_To do_
Text in the records must be reproduced exactly, and pictures must be skipped.

_Data for the task_
- - -
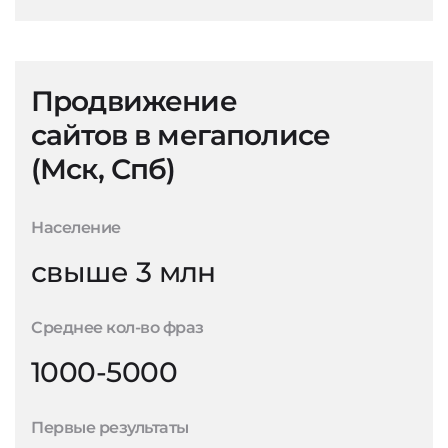
Продвижение
сайтов в мегаполисе
(Мск, Спб)
Население
свыше 3 млн
Среднее кол-во фраз
1000-5000
Первые результаты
- - -
_Expected answer_
Продвижение
сайтов в мегаполисе
(Мск, Спб)
Население
свыше 3 млн
Среднее кол-во фраз
1000-5000
Первые результаты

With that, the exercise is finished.